[DRAFT] Create a POC writer test for discussion purposes#26
[DRAFT] Create a POC writer test for discussion purposes#26
Conversation
wjones127
left a comment
There was a problem hiding this comment.
Thanks for drafting this. I used this to write down my thoughts on the different parts of the test.
| # append data to the reference table | ||
| rdd = spark.sparkContext.parallelize([("z", 9, 9.9)]) | ||
| df = rdd.toDF(["letter", "number", "a_float"]) | ||
| df.write.format("delta").mode("append").save("tmp/delta") |
There was a problem hiding this comment.
This will be one of the main challenges: how can we describe these operations in an engine agnostic way? There's two possible levels to do this at:
- A machine-readable description that could be automatically translated. This would be nice, but I'm not confident it would be feasible.

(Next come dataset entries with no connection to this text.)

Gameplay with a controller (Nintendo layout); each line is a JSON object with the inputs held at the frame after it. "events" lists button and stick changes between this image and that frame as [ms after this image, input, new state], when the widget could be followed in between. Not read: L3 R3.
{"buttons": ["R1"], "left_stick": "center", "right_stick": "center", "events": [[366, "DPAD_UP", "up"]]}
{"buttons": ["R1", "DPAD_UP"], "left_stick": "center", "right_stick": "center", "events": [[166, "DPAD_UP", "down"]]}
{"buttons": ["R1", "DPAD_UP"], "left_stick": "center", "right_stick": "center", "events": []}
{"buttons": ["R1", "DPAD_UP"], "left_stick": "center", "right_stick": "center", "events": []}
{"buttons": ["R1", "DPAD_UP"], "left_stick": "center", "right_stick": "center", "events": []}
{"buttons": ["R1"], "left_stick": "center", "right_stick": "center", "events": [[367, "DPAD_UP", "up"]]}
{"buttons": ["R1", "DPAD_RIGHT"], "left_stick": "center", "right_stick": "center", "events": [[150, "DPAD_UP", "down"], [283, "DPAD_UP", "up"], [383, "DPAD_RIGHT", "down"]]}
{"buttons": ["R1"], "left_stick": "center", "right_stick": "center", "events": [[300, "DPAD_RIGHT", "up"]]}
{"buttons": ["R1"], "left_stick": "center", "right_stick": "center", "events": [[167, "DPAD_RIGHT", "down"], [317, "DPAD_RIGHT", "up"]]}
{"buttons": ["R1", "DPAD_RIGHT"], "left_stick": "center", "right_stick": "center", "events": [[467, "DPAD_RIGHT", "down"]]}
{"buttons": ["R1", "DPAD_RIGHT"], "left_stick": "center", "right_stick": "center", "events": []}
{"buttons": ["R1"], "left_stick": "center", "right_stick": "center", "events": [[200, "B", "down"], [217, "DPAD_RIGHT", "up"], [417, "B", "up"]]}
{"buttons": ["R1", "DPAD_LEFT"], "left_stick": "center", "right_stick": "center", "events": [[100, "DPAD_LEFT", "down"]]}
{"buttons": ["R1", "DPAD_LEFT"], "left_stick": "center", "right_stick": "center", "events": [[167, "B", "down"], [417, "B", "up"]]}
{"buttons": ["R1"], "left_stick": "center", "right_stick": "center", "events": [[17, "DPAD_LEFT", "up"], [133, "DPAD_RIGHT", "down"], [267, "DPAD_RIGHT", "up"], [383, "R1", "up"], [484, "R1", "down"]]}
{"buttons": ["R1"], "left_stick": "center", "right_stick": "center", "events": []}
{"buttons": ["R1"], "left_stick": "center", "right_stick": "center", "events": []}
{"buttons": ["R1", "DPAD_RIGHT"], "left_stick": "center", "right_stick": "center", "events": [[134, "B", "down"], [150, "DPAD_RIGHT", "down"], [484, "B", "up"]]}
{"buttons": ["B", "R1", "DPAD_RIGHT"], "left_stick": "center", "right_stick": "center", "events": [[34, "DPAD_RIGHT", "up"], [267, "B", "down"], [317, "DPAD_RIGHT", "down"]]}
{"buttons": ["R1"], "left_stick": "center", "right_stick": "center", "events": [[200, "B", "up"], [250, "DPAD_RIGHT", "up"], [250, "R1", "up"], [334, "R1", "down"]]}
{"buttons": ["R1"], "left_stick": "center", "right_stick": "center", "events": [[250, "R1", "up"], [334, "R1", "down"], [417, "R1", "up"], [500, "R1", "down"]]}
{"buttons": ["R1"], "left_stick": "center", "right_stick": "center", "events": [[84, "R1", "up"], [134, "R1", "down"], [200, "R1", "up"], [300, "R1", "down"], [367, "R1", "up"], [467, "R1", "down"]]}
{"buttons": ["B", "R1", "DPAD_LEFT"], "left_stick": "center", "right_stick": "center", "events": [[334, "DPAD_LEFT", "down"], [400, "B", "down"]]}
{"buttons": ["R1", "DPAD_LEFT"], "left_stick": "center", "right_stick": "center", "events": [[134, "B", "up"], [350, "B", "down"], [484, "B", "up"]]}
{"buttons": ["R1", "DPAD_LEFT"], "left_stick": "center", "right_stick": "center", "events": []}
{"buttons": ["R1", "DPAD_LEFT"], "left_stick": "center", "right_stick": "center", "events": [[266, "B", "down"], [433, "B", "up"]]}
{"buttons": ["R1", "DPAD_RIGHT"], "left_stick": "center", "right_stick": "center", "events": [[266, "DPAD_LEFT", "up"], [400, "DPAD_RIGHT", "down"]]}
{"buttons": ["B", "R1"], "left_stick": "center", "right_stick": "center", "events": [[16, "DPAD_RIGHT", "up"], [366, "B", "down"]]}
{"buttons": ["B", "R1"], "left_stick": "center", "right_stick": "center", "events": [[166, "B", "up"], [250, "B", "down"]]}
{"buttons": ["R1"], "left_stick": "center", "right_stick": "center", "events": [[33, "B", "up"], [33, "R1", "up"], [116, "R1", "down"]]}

- A human-readable description that would have to be hand-written by implementors. I think this would be sufficient since the semantics of it are going to be checked by the
expectedresult.
There was a problem hiding this comment.
Yep, I vote for the "human-readable" approach as the first pass and then see if we can make something more clever down the road when we know the problem a bit better.
There was a problem hiding this comment.
+1 for human-readable as a first pass.
|
|
||
| # make assertions & cleanup | ||
| actual_df = spark.read.format("delta").load("tmp/delta") | ||
| chispa.assert_df_equality(actual_df, expected_df, ignore_row_order=True) |
There was a problem hiding this comment.
Besides asserting the result is right, we also need to validate the log. First, there are probably general invariants we want to check. Ones that aren't specific to this operation, but should always be true after every write. A few examples:
- Only one new log entry was added.
- All log entries prior are still there and unchanged.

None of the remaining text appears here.